| Your goal |
Format the data as a JSON list of strings, one string per line with blank lines omitted, starting with the line that contains "left elbow: (68, 53, 23)" and going on through the line that contains "right knee: (439, 104, 9)".

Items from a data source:
++++++++

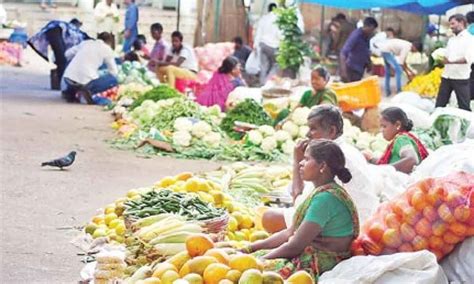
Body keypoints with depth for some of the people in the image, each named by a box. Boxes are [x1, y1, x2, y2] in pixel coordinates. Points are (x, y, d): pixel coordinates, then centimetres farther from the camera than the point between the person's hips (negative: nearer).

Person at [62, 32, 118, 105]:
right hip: (85, 82, -6)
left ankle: (70, 92, 15)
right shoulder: (107, 49, 10)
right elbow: (113, 72, 13)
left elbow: (68, 53, 23)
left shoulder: (86, 42, 20)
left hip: (68, 79, 6)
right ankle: (88, 92, -8)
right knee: (114, 80, 11)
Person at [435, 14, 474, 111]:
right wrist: (442, 59, -6)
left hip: (461, 78, -7)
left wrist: (451, 61, -21)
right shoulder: (451, 39, 17)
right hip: (446, 76, 7)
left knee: (464, 106, 0)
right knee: (439, 104, 9)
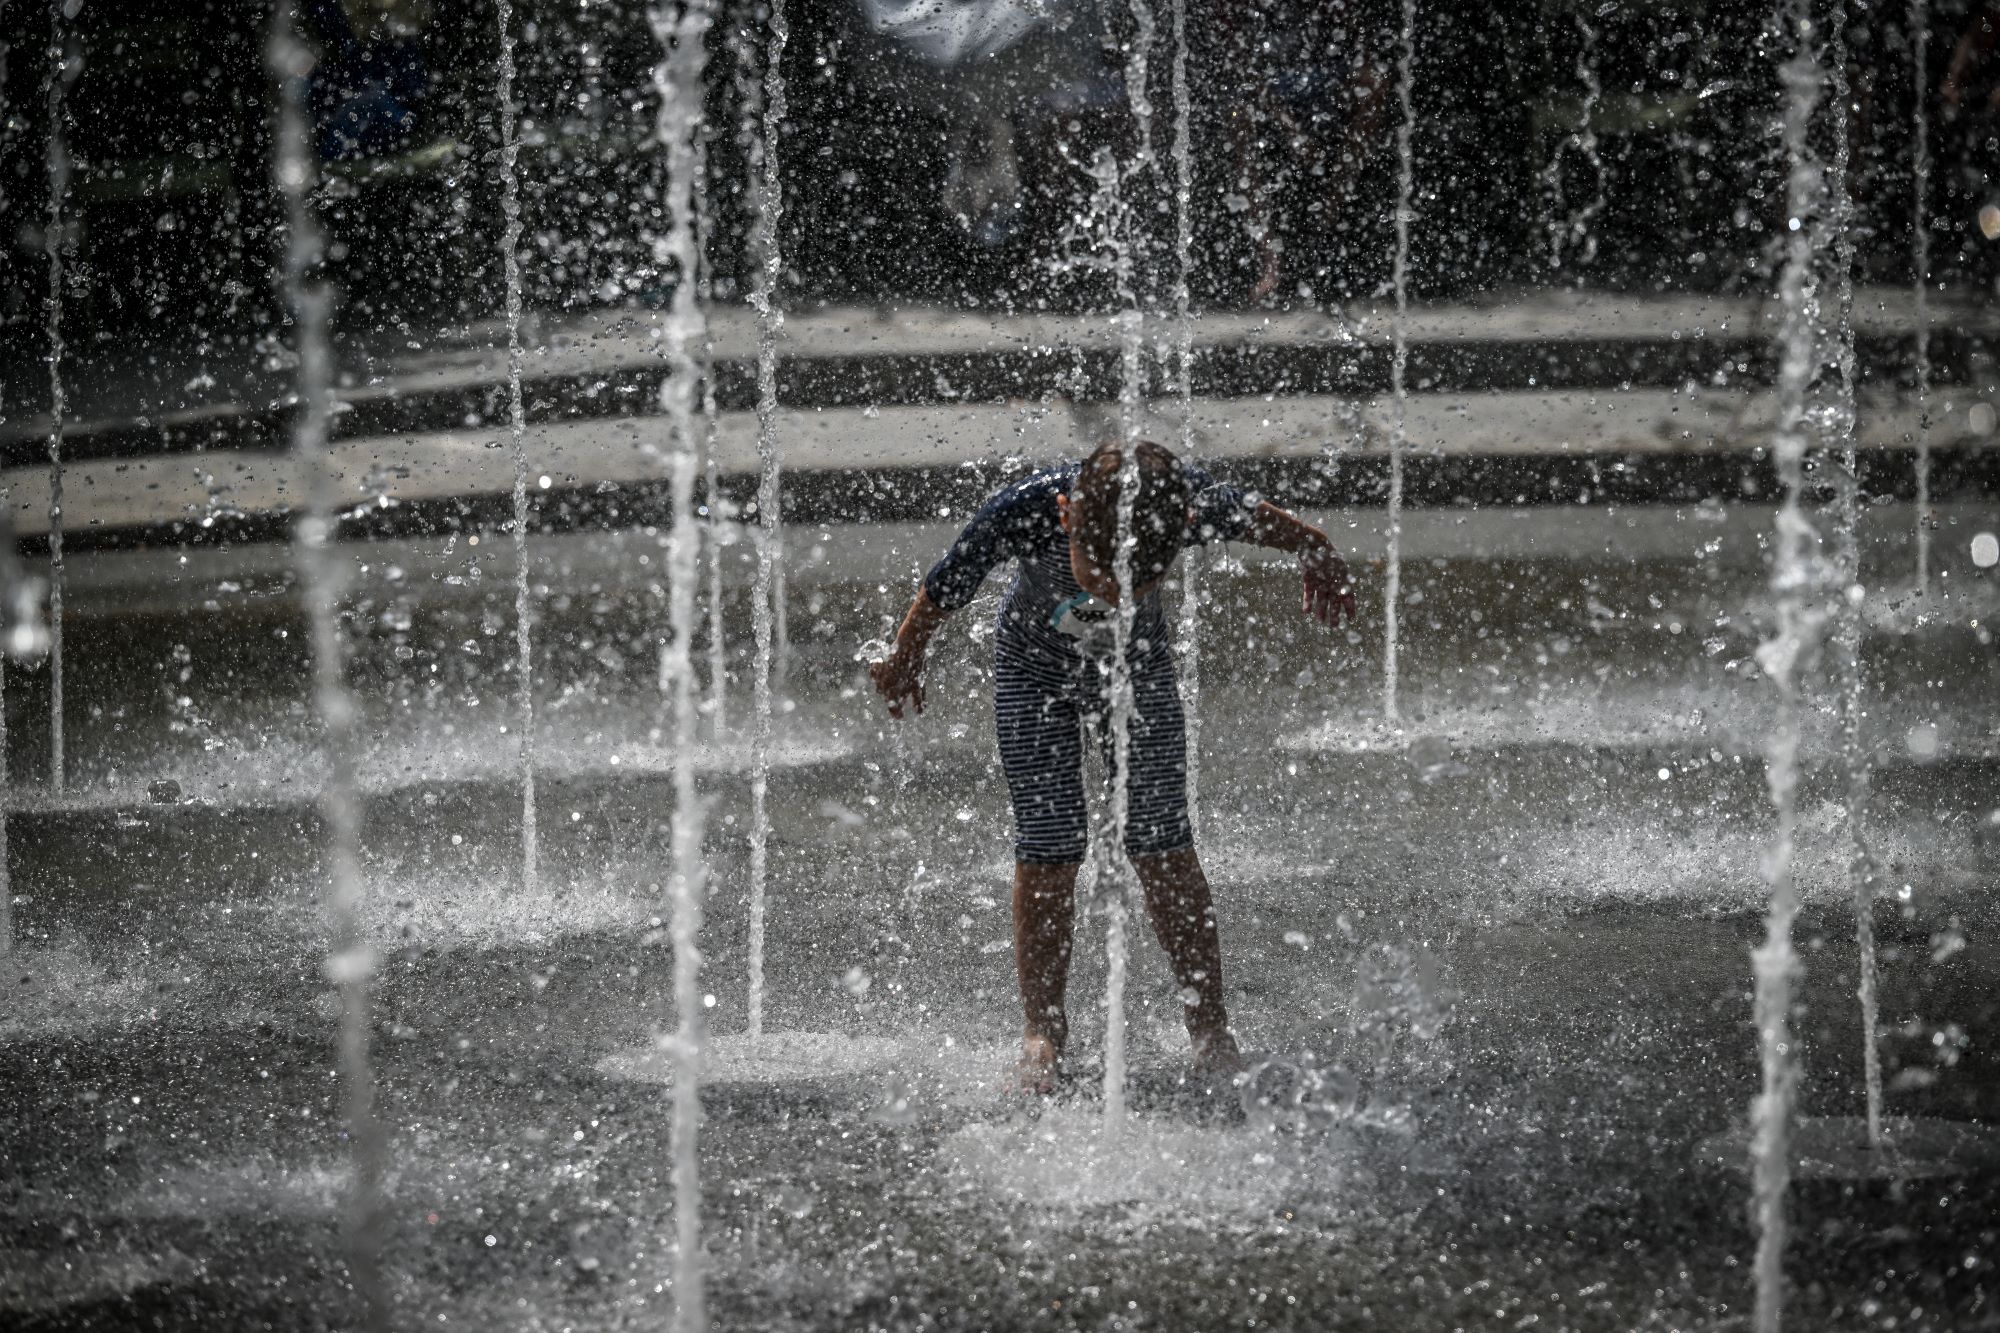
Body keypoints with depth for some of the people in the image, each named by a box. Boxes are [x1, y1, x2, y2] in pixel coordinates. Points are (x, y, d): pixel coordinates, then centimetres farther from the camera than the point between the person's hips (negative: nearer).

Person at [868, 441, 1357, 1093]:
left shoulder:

++++++++

| Response area |
[
  "left elbow: (68, 53, 23)",
  "left shoulder: (86, 42, 20)",
  "left hip: (68, 79, 6)",
  "right ankle: (88, 92, -8)",
  "right knee: (114, 80, 11)",
  "Person at [435, 14, 474, 111]:",
  "right wrist: (442, 59, -6)",
  "left hip: (461, 78, -7)",
  "left wrist: (451, 61, -21)",
  "right shoulder: (451, 39, 17)",
  "right hip: (446, 76, 7)",
  "left knee: (464, 106, 0)",
  "right knee: (439, 104, 9)"
]